* WORK TASK 1
In the mosaic assignment excerpt, what dimensions does the matrix have for an input image of (width x height) pixels?
SELECTED EXCERPT section start
In this mini-project, you will code up necessary functions to create a mosaic in two different ways (one solution has already been provided) and observe how the accuracy and speed of three different approaches.

Python Image Processing

Before we go into the details about your assignment, lets review the format and implementation details of reading in Python Images! Using PNGs (uncompressed image files), we can represent any image as a three-dimensional matrix. For an input image of (width x height) total pixels, this matrix would have the dimensions (width x height x 3) as every pixel in our matrix has three values associated with it. If it helps conceptually, you can also thing of this as 2D array which stores a tuple of size 3 (as we will often use tuples as inputs in this assignment).

Figure 1: For the following (5 x 5) pixel image, the output numpy array would be: [[[ 45 218 0], [223 147 243],[116 57 223],[187 9 9], [238 208 236]];[[216 190 15], [193 64 80], [184 35 215], [ 95 152 180], [128 36 41]];[[101 128 53], [224 122 191], [237 212 74], [ 35 98 227], [214 66 167]];[[188 3 211], [217 142 33], [210 229 167], [208 57 22], [ 3 213 235]];[[ 11 172 37], [225 191 57], [184 130 34], [136 33 51], [ 26 220 67]]]. Commas and semicolons have been added to emphasize the breakdown of rows and columns.

The following functions have been provided for you to assist with reading in and processing images. There are additional helper functions, but you will likely not need to call them (such as squareAndResizeImage() which is called automatically when you loadImage() with a resize value).

# A string containing the path to a PNG image (fileName)
# An integer containing the square dimension the image should be reduced to (resize)
# A numpy array containing a (row, column, color vector) 3D array
np.array(width x height x color) loadImage(string fileName, int resize = None)

# A string containing the path to a file location
# A list of strings containing the paths to all valid image files at that location
list[string] listTileImagesInPath(string path)

# A string containing the path to a file location
# An optional integer argument that will resize the input image into a square of the appropriate size 
# A numpy array storing a 3D (row, col, color) representation of an image
np.array(width x height x color) getTileImage(string fileName, size=None)

More generally, you may not need to use any of these functions as the bottom part of the Python notebook has an already fully implemented script for building (and saving) your mosaics. Your part of this assignment is to implement some of the key functions called in the provided code.

Naive Mosaic Matching (25 points)
SELECTED EXCERPT section end
* WORK TASK 2
Retype the records from their first line through the line containing "发表于 2020-8-25 11:28", both included, and leave the pictures out.
PROVIDED DATA section start
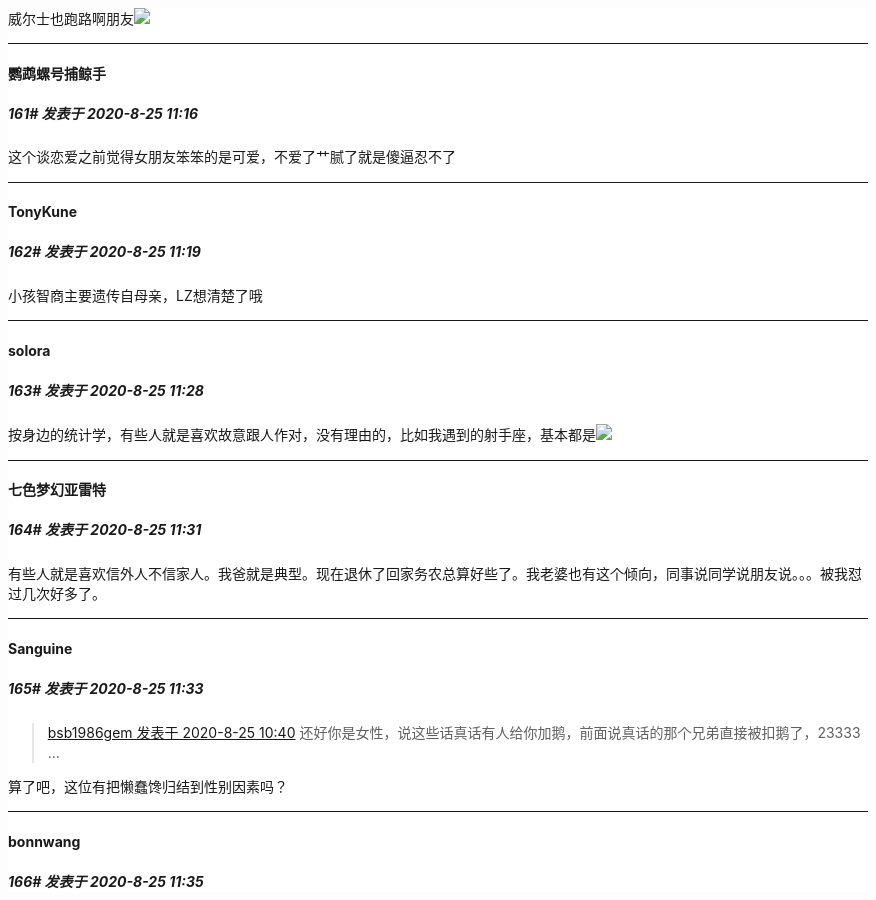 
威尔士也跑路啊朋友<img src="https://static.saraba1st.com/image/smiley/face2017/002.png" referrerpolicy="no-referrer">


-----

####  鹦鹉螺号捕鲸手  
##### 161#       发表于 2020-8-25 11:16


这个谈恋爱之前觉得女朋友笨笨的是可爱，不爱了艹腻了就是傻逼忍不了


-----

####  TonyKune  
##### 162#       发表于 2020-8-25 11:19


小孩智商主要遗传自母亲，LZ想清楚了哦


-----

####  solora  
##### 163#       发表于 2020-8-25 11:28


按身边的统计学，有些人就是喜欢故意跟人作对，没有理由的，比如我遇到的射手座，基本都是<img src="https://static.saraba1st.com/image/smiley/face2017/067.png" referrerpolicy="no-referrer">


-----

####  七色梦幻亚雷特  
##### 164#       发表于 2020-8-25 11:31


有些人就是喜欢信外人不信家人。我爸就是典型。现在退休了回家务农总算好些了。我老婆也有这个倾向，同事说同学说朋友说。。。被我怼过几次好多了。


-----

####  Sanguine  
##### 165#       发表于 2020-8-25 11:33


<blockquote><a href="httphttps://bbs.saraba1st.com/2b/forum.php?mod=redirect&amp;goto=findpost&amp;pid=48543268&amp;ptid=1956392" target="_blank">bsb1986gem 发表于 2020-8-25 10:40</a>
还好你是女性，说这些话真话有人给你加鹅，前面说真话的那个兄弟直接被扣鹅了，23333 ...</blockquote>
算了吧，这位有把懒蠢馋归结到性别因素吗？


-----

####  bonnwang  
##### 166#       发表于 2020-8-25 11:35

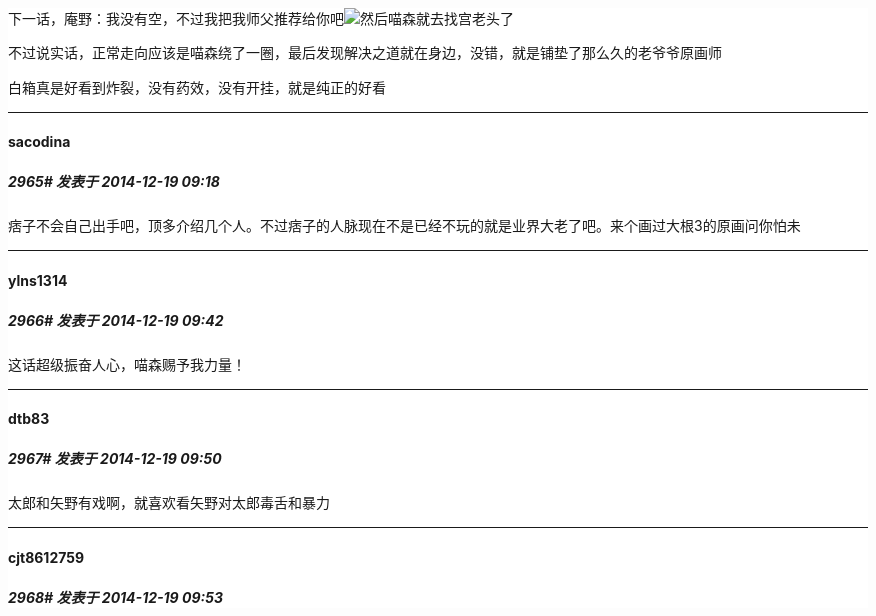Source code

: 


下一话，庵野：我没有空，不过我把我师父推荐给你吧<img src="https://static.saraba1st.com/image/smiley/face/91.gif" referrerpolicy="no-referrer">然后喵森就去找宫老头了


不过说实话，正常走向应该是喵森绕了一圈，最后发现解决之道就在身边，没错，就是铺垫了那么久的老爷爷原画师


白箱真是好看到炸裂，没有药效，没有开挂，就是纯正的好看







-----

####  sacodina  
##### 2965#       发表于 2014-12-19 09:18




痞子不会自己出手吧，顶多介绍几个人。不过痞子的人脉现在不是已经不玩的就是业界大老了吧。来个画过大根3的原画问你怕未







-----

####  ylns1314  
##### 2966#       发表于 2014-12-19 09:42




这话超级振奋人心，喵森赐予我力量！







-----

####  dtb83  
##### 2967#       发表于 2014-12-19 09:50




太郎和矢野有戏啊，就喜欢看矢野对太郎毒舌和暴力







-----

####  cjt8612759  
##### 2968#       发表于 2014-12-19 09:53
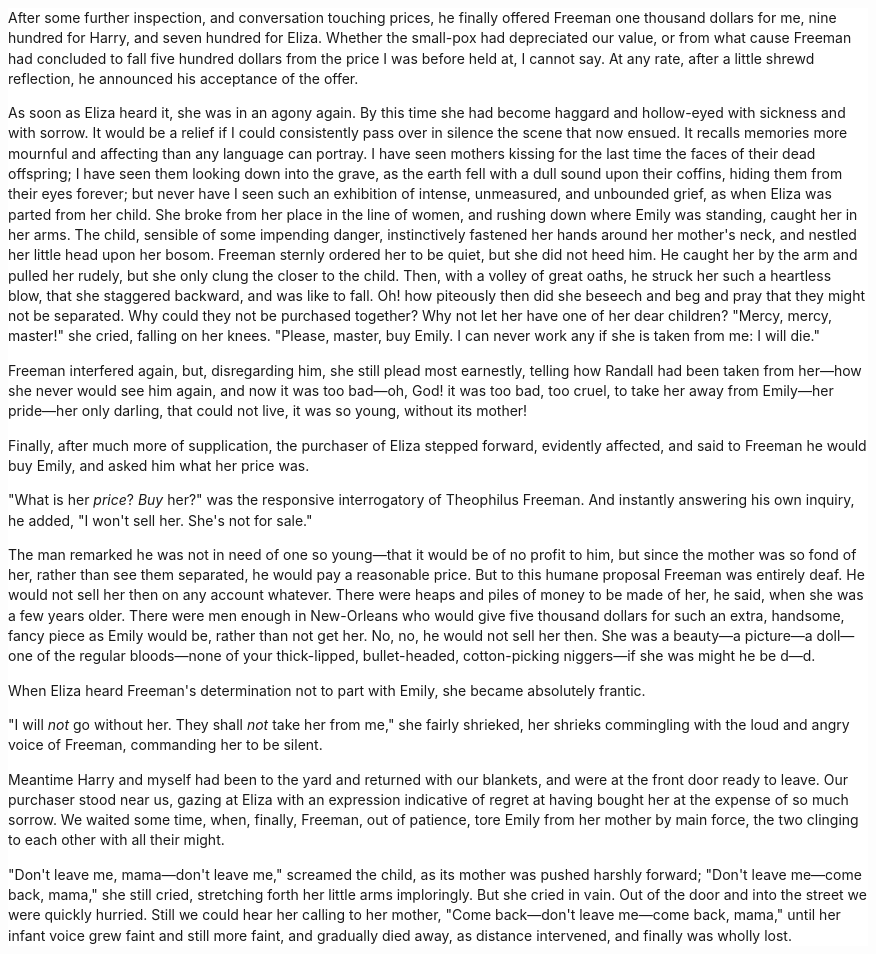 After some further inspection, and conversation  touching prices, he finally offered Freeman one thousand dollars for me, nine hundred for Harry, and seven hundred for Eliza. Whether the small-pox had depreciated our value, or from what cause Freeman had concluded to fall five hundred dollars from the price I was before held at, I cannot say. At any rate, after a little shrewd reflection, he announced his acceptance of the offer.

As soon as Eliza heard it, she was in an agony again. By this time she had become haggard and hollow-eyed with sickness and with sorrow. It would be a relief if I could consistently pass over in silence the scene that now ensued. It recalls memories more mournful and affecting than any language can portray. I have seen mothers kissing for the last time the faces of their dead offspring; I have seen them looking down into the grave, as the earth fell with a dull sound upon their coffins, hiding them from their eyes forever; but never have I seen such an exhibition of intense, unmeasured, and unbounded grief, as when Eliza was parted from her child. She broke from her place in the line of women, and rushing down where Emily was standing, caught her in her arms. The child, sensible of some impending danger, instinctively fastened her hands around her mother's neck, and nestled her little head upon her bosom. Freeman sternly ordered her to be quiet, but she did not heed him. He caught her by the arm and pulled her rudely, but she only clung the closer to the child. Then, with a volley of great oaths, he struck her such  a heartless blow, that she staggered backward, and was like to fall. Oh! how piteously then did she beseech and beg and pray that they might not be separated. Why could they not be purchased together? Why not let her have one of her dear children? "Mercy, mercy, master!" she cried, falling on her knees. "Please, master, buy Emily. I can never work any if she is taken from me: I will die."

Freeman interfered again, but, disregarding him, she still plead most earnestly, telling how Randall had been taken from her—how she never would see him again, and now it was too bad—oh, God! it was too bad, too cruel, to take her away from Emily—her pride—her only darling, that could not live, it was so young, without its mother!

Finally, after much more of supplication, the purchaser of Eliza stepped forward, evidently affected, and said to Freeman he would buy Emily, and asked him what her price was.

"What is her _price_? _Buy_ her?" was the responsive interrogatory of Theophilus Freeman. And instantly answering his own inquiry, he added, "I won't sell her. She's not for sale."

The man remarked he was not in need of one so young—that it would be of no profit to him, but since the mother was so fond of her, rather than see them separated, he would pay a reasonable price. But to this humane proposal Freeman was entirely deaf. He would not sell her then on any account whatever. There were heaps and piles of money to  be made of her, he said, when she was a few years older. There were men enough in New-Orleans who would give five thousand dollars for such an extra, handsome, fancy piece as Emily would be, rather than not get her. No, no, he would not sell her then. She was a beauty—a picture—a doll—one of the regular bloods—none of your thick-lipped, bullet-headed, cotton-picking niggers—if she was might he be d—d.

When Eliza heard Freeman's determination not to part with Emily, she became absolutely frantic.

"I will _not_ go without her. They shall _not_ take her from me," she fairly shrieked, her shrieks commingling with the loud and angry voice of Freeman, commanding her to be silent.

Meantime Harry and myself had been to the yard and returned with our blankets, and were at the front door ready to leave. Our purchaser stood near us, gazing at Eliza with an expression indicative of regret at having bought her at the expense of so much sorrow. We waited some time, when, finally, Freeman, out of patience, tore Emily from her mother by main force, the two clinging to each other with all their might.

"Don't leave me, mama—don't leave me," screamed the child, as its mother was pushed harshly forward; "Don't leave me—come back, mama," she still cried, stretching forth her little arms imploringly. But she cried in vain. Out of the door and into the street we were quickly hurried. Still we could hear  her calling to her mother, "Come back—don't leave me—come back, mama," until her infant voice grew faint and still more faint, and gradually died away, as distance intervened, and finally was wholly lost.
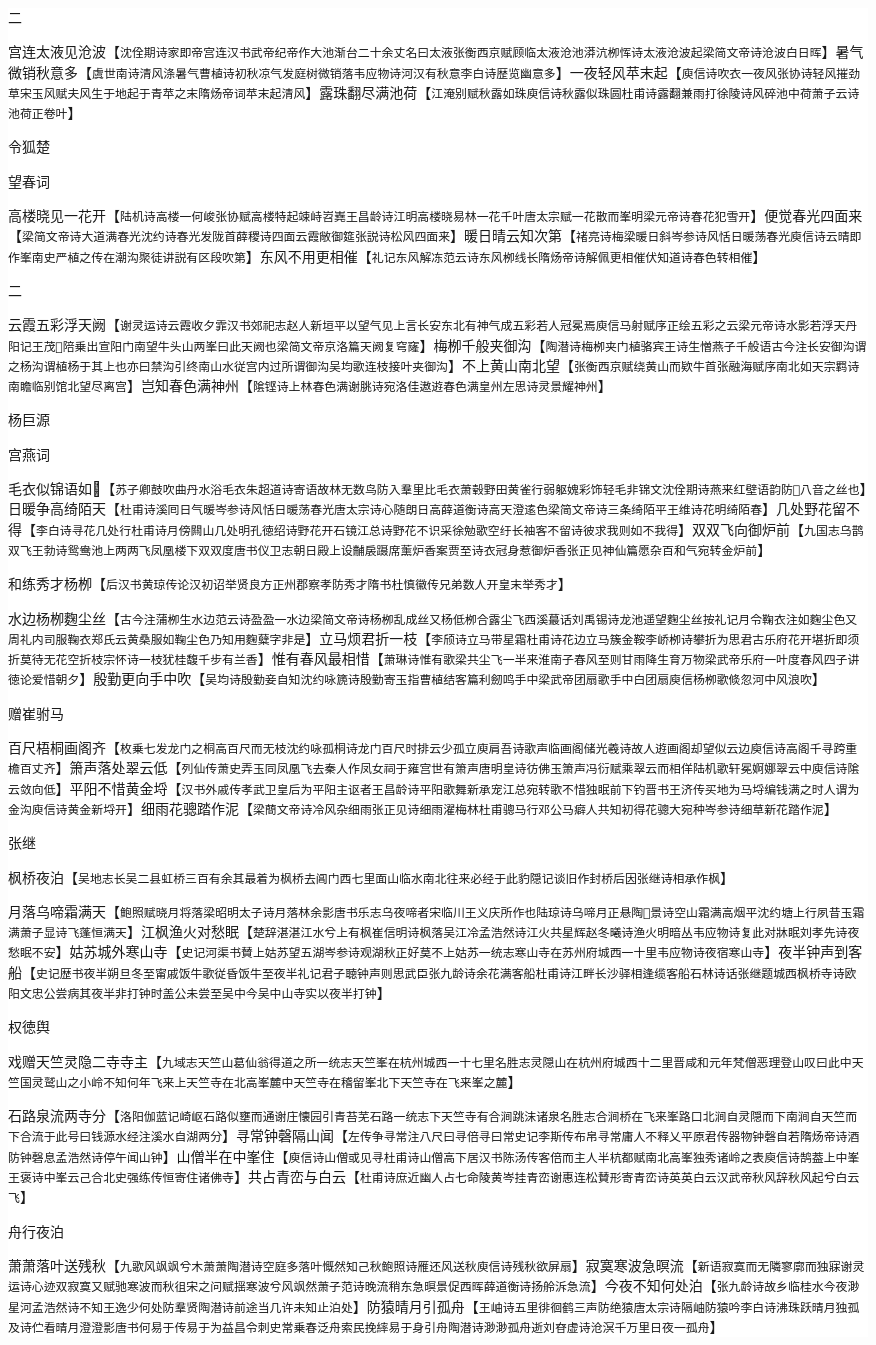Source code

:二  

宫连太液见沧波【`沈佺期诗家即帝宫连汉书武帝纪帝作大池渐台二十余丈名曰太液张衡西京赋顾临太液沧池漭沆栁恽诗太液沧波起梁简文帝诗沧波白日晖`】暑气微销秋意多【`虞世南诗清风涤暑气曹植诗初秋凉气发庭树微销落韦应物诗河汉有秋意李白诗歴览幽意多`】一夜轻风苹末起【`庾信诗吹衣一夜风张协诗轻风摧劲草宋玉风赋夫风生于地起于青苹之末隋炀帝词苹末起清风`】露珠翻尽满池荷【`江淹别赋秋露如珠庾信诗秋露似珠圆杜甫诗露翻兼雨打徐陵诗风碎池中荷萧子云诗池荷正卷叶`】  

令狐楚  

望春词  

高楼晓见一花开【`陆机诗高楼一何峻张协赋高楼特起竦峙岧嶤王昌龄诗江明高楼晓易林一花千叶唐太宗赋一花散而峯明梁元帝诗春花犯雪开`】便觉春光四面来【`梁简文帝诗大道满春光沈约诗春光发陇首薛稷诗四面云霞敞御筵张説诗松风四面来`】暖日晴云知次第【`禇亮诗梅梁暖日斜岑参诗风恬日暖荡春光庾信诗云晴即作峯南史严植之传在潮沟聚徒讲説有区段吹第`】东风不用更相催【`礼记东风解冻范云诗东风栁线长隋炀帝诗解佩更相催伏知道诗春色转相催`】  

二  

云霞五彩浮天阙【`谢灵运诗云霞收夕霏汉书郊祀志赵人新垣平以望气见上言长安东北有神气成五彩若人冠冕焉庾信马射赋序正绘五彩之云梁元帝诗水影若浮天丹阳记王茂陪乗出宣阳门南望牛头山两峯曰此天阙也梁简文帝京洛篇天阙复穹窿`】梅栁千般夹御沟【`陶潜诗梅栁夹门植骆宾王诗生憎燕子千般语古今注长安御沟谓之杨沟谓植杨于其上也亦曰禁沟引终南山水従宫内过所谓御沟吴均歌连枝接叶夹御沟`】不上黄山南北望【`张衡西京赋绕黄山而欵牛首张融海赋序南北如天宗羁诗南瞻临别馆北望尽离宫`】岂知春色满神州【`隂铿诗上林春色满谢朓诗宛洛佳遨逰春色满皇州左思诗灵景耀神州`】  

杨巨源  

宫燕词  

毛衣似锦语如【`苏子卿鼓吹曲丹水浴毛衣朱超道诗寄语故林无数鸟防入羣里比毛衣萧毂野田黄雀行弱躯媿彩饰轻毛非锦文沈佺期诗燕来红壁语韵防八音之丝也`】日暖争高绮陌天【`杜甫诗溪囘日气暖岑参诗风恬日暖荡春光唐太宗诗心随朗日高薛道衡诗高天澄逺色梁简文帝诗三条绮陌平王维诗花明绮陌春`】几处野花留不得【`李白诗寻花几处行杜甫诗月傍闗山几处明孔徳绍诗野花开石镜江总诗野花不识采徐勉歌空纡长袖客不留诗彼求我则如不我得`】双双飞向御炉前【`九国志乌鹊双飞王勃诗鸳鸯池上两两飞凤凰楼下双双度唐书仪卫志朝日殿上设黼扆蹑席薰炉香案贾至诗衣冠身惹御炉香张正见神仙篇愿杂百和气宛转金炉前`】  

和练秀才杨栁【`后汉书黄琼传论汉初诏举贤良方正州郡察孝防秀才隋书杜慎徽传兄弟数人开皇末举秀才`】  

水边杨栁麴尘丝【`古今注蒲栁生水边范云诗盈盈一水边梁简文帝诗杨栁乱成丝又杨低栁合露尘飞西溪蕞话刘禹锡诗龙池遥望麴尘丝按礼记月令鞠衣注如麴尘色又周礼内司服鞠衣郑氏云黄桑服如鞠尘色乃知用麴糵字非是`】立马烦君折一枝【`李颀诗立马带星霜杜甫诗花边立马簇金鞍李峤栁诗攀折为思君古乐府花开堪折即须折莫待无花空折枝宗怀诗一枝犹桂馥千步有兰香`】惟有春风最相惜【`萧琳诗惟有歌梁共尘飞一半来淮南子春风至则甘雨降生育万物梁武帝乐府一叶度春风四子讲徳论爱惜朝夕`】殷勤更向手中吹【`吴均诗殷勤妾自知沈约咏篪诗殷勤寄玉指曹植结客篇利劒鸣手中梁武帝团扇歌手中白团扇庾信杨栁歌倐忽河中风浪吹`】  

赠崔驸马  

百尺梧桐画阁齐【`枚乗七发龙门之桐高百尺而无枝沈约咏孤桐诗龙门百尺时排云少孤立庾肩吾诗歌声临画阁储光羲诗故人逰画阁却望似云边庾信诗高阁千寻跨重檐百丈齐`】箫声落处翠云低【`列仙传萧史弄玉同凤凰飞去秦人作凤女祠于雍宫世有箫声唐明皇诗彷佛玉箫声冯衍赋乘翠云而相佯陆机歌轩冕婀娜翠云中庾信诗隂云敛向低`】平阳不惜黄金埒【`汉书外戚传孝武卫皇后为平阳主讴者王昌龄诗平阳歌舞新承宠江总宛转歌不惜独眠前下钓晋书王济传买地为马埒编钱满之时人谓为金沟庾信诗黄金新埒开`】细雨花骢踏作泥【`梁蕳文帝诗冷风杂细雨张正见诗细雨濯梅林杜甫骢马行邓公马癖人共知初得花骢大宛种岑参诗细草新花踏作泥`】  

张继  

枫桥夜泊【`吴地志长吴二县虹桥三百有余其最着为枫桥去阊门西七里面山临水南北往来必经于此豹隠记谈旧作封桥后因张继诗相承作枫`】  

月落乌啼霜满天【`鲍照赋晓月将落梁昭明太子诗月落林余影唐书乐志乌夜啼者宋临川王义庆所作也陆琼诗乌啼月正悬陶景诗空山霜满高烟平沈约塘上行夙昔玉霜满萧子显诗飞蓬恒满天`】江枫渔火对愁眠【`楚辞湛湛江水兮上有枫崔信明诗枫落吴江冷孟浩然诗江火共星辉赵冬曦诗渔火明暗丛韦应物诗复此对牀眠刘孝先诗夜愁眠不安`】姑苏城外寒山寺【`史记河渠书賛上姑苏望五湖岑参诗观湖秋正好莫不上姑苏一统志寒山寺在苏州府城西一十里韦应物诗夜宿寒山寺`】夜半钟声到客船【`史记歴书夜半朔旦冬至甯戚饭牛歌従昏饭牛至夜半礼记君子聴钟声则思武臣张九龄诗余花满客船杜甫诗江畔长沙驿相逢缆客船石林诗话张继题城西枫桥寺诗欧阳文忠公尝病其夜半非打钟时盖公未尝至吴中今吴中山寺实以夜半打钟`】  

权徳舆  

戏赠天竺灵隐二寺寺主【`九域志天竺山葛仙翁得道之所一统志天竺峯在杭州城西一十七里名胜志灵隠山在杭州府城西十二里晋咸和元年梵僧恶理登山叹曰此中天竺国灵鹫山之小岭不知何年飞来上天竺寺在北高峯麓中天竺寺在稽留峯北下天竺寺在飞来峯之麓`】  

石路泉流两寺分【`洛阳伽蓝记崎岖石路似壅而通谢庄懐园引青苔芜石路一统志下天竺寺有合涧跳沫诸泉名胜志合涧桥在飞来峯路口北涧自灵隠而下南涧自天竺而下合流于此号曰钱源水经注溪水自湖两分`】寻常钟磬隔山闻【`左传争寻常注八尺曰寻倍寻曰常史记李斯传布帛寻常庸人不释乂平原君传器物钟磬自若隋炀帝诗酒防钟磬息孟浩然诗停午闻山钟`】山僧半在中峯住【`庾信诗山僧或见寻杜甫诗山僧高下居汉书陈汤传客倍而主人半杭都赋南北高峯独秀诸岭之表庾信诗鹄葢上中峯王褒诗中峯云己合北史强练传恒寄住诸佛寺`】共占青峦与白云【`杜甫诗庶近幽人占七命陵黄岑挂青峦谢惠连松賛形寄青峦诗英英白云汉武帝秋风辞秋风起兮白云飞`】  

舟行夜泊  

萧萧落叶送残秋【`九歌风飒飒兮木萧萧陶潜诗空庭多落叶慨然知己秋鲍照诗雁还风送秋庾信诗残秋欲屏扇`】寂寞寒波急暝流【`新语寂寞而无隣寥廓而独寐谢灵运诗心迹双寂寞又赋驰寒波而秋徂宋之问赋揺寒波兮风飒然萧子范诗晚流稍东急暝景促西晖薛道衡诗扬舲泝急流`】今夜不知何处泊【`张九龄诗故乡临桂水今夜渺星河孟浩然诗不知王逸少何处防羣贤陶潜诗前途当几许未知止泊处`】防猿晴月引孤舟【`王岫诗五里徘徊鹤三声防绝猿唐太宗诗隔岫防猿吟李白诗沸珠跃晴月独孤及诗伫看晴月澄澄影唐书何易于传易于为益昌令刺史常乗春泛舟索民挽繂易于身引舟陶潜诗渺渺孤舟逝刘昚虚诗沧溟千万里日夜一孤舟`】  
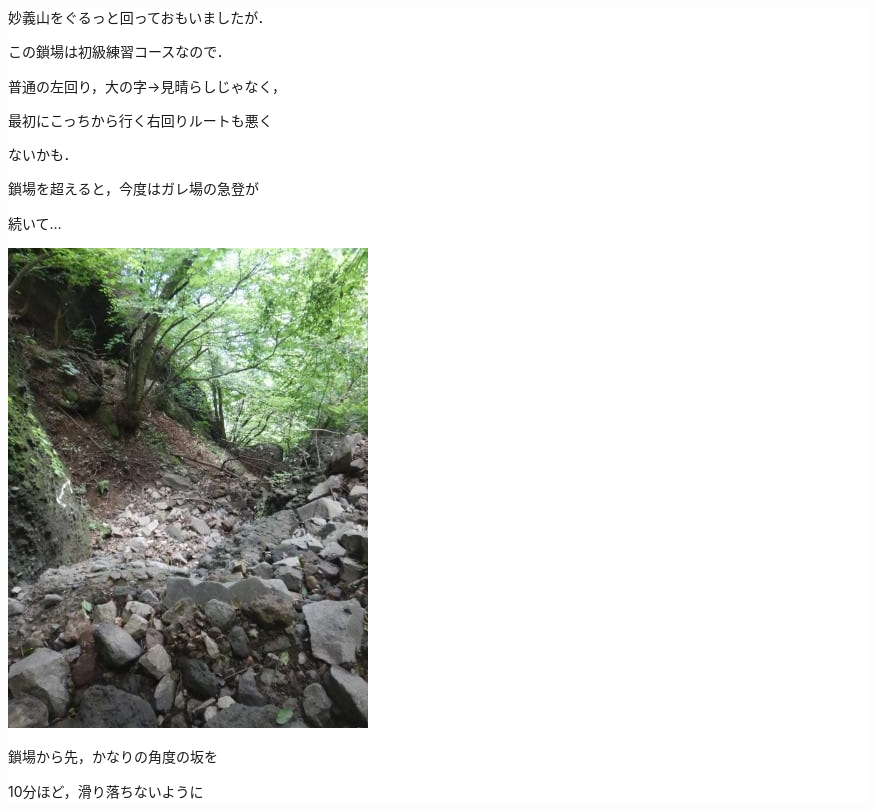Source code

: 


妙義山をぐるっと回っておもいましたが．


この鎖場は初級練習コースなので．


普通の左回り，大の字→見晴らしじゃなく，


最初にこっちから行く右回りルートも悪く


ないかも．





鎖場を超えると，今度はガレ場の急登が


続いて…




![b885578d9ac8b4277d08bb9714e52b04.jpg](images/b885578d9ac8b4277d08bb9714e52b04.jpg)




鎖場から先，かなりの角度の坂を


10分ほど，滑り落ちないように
PROVIDED DATA section end
* FINAL ANSWER 1
(width x height x 3)

* FINAL ANSWER 2
威尔士也跑路啊朋友<img src="https://static.saraba1st.com/image/smiley/face2017/002.png" referrerpolicy="no-referrer">


-----

####  鹦鹉螺号捕鲸手  
##### 161#       发表于 2020-8-25 11:16


这个谈恋爱之前觉得女朋友笨笨的是可爱，不爱了艹腻了就是傻逼忍不了


-----

####  TonyKune  
##### 162#       发表于 2020-8-25 11:19


小孩智商主要遗传自母亲，LZ想清楚了哦


-----

####  solora  
##### 163#       发表于 2020-8-25 11:28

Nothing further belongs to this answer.